Im Laufe des Romans wurde dieses langsame Entschlüsseln der Vorkommnisse zunehmend zu einer Geduldsprobe für mich. Immer wieder wird darüber gesprochen, dass es Geheimnisse gibt, aber wir erfahren nichts Auflösendes. Das passt gut zur toxischen Beziehung der drei Freundinnen, sodass es mich gleichzeitig genervt und fasziniert hat.

Gut gefallen hat mir die meiste Zeit, wie die Beziehung von Sophie zu ihrem "Liebhaber" dargestellt wird. Ich finde, damit trifft die Autorin die aktuelle Lage der feministischen jungen Frauen und der jungen Männer, die nicht ganz mitkommen, sehr genau.

> Datensätze
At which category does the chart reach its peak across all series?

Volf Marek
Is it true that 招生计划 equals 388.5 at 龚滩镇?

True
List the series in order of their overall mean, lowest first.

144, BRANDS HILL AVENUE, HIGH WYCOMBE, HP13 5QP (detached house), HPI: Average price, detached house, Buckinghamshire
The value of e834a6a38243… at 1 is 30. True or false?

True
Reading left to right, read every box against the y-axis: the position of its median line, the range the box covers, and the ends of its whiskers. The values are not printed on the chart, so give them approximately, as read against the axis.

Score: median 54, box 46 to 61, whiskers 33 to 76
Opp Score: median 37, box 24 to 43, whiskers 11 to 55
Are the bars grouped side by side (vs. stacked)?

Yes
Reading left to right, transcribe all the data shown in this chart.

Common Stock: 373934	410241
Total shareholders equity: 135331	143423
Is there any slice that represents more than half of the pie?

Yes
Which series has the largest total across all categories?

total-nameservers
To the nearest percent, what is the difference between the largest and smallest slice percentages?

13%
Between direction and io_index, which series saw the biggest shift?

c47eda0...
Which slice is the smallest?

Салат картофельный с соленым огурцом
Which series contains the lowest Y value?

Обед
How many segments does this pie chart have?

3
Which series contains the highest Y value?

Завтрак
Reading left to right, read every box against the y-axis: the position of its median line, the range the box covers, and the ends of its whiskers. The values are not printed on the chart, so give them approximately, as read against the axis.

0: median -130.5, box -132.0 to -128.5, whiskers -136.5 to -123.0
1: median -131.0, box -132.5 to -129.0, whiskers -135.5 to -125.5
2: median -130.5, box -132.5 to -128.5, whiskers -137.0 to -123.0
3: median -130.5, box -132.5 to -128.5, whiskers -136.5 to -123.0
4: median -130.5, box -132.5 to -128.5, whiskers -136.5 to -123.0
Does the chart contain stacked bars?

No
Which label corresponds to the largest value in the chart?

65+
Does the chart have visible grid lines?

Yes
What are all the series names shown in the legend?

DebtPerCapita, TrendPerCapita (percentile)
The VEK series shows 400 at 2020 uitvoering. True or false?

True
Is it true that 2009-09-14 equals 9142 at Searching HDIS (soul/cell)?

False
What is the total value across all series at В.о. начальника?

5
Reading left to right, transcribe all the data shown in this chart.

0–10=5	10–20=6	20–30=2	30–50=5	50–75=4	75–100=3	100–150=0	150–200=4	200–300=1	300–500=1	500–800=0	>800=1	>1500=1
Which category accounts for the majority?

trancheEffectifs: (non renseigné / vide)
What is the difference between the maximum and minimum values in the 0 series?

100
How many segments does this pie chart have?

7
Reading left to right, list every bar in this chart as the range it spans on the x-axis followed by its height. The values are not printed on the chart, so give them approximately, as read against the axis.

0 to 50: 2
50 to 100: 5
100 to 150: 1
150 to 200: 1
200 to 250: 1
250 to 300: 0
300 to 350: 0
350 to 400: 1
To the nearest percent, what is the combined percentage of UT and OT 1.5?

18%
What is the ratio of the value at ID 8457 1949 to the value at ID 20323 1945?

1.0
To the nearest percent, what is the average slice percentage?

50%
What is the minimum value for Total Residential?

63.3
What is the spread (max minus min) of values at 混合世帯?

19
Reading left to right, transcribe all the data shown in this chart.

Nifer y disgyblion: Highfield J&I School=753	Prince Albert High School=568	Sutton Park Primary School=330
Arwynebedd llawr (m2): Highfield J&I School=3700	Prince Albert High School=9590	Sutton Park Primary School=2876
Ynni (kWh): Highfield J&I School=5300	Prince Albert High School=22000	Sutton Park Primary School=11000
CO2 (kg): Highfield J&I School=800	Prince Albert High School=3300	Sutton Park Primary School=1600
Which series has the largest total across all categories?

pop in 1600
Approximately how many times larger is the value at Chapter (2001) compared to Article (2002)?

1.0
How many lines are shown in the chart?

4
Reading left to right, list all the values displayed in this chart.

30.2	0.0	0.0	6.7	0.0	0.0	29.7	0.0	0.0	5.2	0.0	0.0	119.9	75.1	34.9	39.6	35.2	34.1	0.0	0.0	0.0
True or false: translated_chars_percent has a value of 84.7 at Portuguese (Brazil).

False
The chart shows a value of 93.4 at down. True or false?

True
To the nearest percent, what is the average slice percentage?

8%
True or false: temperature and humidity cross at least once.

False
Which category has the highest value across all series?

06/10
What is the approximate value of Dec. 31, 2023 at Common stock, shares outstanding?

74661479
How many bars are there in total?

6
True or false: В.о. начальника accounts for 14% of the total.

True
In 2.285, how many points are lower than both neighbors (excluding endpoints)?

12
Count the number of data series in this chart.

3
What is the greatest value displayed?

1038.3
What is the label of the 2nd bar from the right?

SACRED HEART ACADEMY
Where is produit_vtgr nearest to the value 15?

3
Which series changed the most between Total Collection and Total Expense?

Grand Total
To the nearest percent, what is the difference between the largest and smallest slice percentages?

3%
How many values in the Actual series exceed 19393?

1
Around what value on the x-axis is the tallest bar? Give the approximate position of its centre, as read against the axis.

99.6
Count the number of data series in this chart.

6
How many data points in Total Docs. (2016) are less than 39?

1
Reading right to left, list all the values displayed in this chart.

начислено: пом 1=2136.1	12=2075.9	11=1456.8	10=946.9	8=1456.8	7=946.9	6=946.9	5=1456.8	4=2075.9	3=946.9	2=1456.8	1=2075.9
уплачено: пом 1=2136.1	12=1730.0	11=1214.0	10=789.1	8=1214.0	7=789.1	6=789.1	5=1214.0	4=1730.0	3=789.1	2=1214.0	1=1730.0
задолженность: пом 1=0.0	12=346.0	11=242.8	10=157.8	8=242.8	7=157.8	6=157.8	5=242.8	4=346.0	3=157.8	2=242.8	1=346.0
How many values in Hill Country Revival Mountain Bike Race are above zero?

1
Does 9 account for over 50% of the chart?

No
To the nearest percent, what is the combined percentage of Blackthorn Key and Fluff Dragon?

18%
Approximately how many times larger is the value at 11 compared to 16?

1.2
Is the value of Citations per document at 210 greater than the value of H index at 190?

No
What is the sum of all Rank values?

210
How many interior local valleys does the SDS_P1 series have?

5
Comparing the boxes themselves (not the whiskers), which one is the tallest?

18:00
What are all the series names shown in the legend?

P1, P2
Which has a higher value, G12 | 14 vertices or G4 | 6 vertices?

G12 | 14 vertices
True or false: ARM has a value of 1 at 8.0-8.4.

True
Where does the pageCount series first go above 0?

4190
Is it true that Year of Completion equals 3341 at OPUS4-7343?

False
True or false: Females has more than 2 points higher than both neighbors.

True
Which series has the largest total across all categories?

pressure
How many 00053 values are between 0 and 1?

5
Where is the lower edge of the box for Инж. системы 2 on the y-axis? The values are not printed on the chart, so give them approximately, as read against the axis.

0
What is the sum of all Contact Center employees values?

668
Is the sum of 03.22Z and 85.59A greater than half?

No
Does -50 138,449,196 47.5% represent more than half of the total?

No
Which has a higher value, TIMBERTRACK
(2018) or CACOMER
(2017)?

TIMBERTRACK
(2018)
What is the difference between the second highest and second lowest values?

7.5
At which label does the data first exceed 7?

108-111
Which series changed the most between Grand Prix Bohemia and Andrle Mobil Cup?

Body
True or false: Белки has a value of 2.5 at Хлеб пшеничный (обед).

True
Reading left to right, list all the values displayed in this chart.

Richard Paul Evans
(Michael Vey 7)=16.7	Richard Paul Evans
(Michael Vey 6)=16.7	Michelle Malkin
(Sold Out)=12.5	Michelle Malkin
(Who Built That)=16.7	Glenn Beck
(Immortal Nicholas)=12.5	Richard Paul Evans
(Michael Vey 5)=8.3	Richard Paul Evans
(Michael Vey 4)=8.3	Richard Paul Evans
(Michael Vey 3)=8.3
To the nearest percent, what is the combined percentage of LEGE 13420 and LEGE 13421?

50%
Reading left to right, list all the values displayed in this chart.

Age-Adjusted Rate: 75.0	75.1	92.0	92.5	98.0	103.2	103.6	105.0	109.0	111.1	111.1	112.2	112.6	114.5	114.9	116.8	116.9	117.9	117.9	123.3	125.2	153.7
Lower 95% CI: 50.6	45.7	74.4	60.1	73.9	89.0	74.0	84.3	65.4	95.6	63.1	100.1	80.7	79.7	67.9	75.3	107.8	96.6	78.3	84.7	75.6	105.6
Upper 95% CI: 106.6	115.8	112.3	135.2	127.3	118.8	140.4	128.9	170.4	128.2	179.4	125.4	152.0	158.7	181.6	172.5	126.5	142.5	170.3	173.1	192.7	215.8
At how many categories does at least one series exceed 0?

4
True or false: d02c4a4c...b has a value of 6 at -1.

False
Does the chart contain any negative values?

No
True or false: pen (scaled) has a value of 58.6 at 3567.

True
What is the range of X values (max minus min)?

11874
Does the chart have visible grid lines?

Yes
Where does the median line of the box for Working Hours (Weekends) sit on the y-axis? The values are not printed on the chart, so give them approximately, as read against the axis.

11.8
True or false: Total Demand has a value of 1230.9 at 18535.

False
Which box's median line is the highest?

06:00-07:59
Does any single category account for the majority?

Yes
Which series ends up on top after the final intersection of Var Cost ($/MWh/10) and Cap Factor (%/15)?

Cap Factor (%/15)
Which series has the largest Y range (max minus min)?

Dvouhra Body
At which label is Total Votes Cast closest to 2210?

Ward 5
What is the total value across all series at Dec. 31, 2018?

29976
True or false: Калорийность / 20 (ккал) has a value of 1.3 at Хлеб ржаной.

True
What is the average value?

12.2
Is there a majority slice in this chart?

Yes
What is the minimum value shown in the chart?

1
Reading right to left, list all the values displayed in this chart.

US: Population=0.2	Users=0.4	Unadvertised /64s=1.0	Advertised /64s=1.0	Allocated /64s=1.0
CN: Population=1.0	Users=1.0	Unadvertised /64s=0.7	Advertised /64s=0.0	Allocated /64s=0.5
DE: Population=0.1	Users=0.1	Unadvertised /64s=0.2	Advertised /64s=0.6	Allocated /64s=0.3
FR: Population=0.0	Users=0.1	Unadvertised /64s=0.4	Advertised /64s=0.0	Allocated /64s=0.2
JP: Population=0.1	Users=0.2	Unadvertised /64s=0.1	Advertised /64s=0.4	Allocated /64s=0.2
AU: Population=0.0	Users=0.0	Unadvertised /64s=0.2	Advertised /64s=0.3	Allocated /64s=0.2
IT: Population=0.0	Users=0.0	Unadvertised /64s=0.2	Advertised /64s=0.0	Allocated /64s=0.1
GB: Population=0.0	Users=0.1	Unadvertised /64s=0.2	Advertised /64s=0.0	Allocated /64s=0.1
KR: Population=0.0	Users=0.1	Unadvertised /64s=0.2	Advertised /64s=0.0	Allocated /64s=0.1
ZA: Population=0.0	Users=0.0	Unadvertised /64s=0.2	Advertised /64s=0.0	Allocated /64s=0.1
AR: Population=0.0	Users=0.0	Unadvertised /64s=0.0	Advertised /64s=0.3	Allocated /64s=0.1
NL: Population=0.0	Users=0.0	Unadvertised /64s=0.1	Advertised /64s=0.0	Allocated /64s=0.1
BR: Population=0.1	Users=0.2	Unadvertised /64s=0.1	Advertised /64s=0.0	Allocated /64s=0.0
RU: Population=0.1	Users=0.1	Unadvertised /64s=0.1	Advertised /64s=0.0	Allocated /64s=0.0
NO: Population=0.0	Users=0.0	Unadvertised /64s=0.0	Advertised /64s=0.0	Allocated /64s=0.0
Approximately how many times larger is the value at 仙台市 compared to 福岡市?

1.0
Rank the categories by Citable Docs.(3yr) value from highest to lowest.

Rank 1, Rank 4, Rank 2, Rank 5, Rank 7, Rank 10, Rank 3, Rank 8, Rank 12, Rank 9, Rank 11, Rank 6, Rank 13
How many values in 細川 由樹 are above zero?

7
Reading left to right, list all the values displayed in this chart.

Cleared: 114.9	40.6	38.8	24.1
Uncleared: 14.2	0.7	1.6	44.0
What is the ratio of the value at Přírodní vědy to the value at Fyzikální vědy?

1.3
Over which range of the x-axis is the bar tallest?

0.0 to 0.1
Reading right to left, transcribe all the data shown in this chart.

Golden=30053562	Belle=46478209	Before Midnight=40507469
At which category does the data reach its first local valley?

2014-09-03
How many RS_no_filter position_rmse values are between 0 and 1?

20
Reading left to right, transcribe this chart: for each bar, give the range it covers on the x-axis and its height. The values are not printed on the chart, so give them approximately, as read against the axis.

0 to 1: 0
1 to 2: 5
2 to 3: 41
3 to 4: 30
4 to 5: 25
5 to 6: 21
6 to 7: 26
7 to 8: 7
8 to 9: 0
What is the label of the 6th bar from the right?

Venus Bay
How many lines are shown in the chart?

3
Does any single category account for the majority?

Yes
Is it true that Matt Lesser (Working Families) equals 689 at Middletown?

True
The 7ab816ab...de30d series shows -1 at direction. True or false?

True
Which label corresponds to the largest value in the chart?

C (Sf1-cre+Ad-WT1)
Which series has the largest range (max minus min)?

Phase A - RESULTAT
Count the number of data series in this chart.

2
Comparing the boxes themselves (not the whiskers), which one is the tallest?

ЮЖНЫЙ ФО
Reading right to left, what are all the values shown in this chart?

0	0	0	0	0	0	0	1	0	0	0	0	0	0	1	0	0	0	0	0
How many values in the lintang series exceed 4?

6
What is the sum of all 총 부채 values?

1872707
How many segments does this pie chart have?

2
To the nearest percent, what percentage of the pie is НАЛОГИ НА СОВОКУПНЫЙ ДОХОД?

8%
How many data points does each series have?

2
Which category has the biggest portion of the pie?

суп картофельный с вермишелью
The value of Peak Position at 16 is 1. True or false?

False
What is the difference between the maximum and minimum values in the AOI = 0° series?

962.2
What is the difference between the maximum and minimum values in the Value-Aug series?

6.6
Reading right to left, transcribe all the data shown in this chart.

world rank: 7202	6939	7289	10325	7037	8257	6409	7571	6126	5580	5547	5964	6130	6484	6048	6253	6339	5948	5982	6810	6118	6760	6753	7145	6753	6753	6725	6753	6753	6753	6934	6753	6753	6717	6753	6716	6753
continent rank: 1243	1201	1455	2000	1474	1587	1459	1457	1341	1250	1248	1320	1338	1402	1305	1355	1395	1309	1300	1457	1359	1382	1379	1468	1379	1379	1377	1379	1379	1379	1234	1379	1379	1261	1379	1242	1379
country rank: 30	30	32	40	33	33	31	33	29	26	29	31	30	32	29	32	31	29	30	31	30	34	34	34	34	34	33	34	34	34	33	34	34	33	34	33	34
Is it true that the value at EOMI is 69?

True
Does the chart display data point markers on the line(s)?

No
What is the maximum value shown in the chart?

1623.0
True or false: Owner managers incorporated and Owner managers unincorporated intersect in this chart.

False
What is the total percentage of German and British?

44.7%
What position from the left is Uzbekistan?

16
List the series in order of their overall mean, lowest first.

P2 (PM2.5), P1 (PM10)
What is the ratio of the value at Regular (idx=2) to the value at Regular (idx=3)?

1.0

> Aufgabe A
Stimmen die folgenden Aussagen mit der Buchbesprechung des Romans überein? Beantworte jede mit Ja oder Nein und belege sie mit den entscheidenden Worten der Besprechung als wörtlichem Zitat: (i) Das langsame Entschlüsseln der Vorkommnisse wurde im Laufe des Romans zunehmend zu einer Geduldsprobe. (ii) Die Geheimnisse werden im Roman nach und nach aufgelöst. (iii) Die Darstellung der Beziehung von Sophie zu ihrem Liebhaber hat die meiste Zeit gut gefallen.
> Aufgabe B
Führe die Buchbesprechung des Romans im Anschluss an ihren letzten Satz weiter.

> Antwort A
(i) Ja: „Im Laufe des Romans wurde dieses langsame Entschlüsseln der Vorkommnisse zunehmend zu einer Geduldsprobe für mich.“
(ii) Nein: „aber wir erfahren nichts Auflösendes“
(iii) Ja: „Gut gefallen hat mir die meiste Zeit, wie die Beziehung von Sophie zu ihrem "Liebhaber" dargestellt wird.“

> Antwort B
Etwas irritiert hat mich, dass es die ländliche Region, die im Roman eine große Rolle spielt, fiktiv ist. Interessanter Ansatz, da dieses im Gegensatz steht zu real existierenden Großstädten. Ich hätte aus diesem Grund aber auch eine reale ländliche Region besser gefunden. Ich bin nicht der Meinung, dass alle ländlichen Regionen gleich sind, daher hätte die Verortung für mich schon einen Unterschied gemacht.

Erst im letzten Kapitel erfahren wir, was zwischen den Freundinnen vorgefallen ist. Das ist schon ein ziemlich genialer Coup der Autorin. So macht am Ende das etwas nervige Tappen im Dunkeln schon Sinn. Trotzdem hätte es mir, glaube ich, besser gefallen, hätte ich mehr Informationen zu früheren Zeitpunkten bekommen.